Il caso Barlow non è così raro in un mercato che sta riscoprendo, oltre ai mid-career, anche gli outsider e, nel caso specifico, gli ignorati, ormai imprescindibili in ogni biennale. La ragione è nota: affiancando questa seconda categoria di attempati «emergenti» a quella dei giovani artisti, si stuzzica ulteriormente una delle velleità del collezionismo, la «scoperta».
L’unica caratteristica che unisce le due fasce di emergenti, i giovani e gli anziani, è la durata: professionale per i primi, fagocitati da un mercato in cui i tempi dell’usa e getta sono sempre più rapidi, fisica per i secondi. I quali, tuttavia, hanno più chance, se non di immortalità almeno di «tenuta».
Intanto l’età dei soggetti consente di attingere a un congruo deposito di opere, atto a rispondere a una domanda che si spera cospicua e internazionale. Inoltre, a pensar male, in un post mortem fatalmente non lontano, qualora la richiesta dovesse mantenersi alta, le opere, miracolosamente e spesso impunemente, potranno moltiplicarsi.

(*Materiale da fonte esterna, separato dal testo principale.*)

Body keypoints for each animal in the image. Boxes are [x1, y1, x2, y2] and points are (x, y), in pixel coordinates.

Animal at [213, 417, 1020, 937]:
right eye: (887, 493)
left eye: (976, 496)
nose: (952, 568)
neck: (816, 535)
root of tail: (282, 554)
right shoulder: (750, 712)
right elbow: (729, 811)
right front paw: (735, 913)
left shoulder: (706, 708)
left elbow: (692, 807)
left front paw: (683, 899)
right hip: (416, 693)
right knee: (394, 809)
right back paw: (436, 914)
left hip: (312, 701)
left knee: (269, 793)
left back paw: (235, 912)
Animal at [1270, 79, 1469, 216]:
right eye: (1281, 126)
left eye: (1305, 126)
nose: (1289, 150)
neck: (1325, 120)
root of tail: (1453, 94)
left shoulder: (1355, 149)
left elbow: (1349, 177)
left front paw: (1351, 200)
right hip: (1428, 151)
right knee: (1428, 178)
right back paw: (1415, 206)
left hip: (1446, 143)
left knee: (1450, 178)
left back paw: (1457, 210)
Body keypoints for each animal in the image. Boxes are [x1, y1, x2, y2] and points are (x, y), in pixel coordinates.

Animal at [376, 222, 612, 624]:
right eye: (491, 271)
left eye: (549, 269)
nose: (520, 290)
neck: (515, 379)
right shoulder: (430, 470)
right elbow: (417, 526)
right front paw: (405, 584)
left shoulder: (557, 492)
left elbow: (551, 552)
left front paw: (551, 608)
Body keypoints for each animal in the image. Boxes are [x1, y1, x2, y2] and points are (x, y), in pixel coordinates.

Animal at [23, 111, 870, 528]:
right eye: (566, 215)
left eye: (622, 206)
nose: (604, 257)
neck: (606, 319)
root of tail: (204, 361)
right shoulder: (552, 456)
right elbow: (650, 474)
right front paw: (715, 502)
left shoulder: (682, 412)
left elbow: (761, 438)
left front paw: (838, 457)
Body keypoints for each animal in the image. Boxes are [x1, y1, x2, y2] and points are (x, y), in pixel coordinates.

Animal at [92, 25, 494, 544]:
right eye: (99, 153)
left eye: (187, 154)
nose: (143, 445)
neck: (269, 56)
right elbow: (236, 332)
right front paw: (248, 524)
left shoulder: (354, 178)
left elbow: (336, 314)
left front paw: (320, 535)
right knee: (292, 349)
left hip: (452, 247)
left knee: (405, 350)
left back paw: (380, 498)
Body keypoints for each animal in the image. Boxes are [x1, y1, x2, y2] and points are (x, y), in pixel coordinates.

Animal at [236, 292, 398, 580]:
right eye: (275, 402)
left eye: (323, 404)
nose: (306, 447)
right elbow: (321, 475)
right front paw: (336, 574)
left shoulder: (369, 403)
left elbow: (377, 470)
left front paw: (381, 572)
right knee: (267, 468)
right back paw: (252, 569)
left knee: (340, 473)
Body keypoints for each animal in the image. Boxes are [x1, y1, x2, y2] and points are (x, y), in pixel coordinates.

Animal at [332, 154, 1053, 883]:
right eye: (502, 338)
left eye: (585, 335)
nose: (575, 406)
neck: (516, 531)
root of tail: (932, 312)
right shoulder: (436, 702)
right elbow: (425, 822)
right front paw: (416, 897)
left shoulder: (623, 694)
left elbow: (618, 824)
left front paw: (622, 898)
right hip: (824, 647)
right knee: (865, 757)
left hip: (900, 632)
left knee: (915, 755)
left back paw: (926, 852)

Non manca, in tutto ciò, il paradosso: i galleristi che vogliono mantenersi nella fascia del mercato primario dovranno sempre più far ricorso ai pensionati. In un sistema in cui i giovani artisti vengono scoperti, svezzati e promossi prima dai collezionisti, dalle biennali e dai musei che dalle gallerie, il mercato secondario (se non in senso economico, di certo nell’offerta estetica) ormai accomuna il trentenne e de Chirico, Picasso e l’emergente giovane ma già di seconda mano, anzi, un usato insicuro.